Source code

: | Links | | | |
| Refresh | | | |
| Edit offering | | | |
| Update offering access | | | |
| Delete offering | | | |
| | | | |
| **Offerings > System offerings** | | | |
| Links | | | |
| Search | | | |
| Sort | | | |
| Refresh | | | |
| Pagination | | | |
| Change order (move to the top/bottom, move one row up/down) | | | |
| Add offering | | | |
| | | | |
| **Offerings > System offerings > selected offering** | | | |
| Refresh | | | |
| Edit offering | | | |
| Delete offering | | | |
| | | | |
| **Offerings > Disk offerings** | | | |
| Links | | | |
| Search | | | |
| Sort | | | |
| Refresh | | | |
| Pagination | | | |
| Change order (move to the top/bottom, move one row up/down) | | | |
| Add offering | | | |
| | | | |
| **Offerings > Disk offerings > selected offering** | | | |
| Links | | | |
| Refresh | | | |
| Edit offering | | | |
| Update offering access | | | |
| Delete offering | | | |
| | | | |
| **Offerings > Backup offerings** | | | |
--
How many lines in the rows above contain the string "Offerings" with the same capital letter? Reply with the number only.

5